Listed entries section start

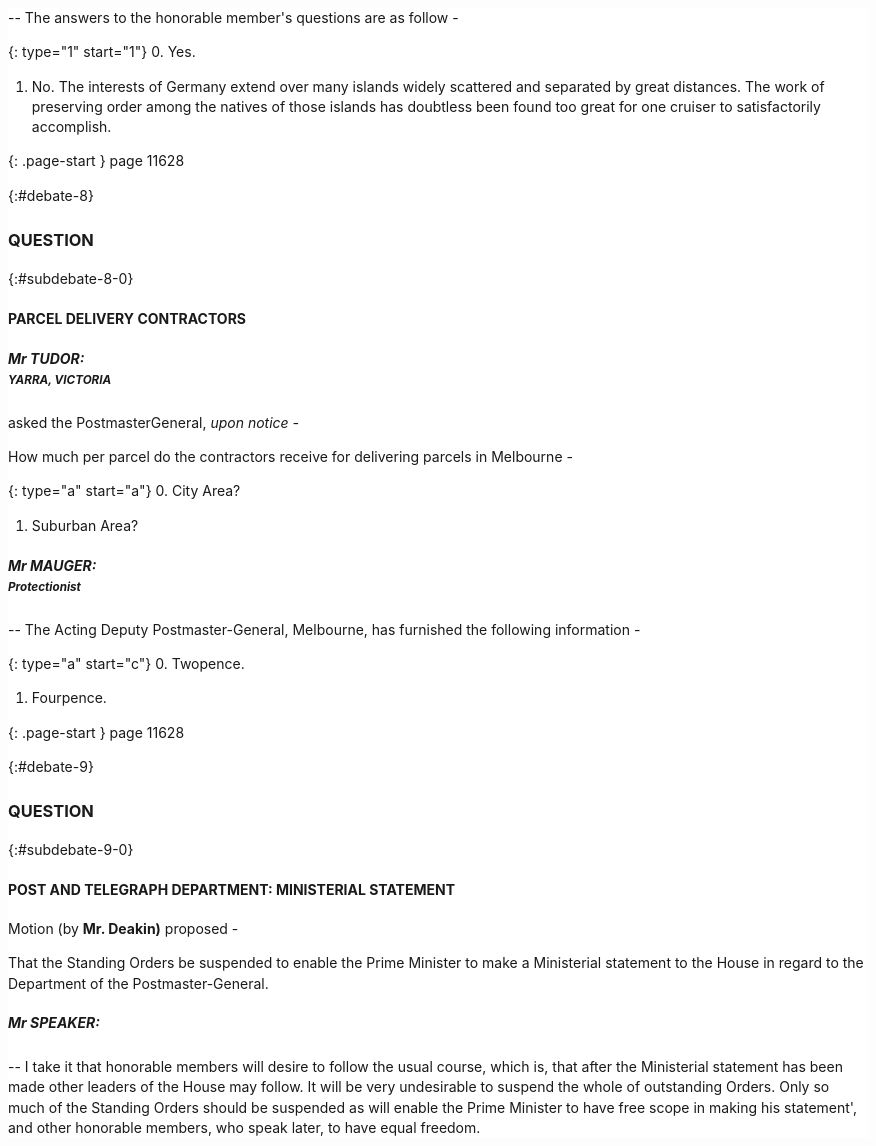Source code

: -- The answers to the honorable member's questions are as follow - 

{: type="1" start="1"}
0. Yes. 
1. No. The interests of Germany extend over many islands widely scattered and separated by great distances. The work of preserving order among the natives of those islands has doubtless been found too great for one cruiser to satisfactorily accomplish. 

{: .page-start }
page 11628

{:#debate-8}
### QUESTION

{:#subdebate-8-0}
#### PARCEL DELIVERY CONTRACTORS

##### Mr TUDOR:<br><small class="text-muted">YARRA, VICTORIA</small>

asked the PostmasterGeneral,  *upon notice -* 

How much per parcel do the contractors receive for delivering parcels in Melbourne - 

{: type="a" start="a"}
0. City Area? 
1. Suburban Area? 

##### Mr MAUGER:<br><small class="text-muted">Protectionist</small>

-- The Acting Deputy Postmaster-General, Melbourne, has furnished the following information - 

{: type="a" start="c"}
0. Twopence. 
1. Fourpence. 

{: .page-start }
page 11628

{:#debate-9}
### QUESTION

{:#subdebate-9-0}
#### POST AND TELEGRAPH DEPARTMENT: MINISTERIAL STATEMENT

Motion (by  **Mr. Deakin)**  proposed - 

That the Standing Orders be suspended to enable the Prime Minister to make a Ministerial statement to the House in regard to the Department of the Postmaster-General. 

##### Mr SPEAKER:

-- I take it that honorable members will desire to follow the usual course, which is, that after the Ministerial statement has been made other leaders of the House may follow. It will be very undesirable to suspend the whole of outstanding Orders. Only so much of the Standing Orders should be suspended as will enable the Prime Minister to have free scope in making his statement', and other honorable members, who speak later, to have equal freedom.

Listed entries section end

## Task instructions
Copy the records shown above in their entirety and exactly; images are to be left out.

## Answer to the exercise
Source code

: -- The answers to the honorable member's questions are as follow - 

{: type="1" start="1"}
0. Yes. 
1. No. The interests of Germany extend over many islands widely scattered and separated by great distances. The work of preserving order among the natives of those islands has doubtless been found too great for one cruiser to satisfactorily accomplish. 

{: .page-start }
page 11628

{:#debate-8}
### QUESTION

{:#subdebate-8-0}
#### PARCEL DELIVERY CONTRACTORS

##### Mr TUDOR:<br><small class="text-muted">YARRA, VICTORIA</small>

asked the PostmasterGeneral,  *upon notice -* 

How much per parcel do the contractors receive for delivering parcels in Melbourne - 

{: type="a" start="a"}
0. City Area? 
1. Suburban Area? 

##### Mr MAUGER:<br><small class="text-muted">Protectionist</small>

-- The Acting Deputy Postmaster-General, Melbourne, has furnished the following information - 

{: type="a" start="c"}
0. Twopence. 
1. Fourpence. 

{: .page-start }
page 11628

{:#debate-9}
### QUESTION

{:#subdebate-9-0}
#### POST AND TELEGRAPH DEPARTMENT: MINISTERIAL STATEMENT

Motion (by  **Mr. Deakin)**  proposed - 

That the Standing Orders be suspended to enable the Prime Minister to make a Ministerial statement to the House in regard to the Department of the Postmaster-General. 

##### Mr SPEAKER:

-- I take it that honorable members will desire to follow the usual course, which is, that after the Ministerial statement has been made other leaders of the House may follow. It will be very undesirable to suspend the whole of outstanding Orders. Only so much of the Standing Orders should be suspended as will enable the Prime Minister to have free scope in making his statement', and other honorable members, who speak later, to have equal freedom.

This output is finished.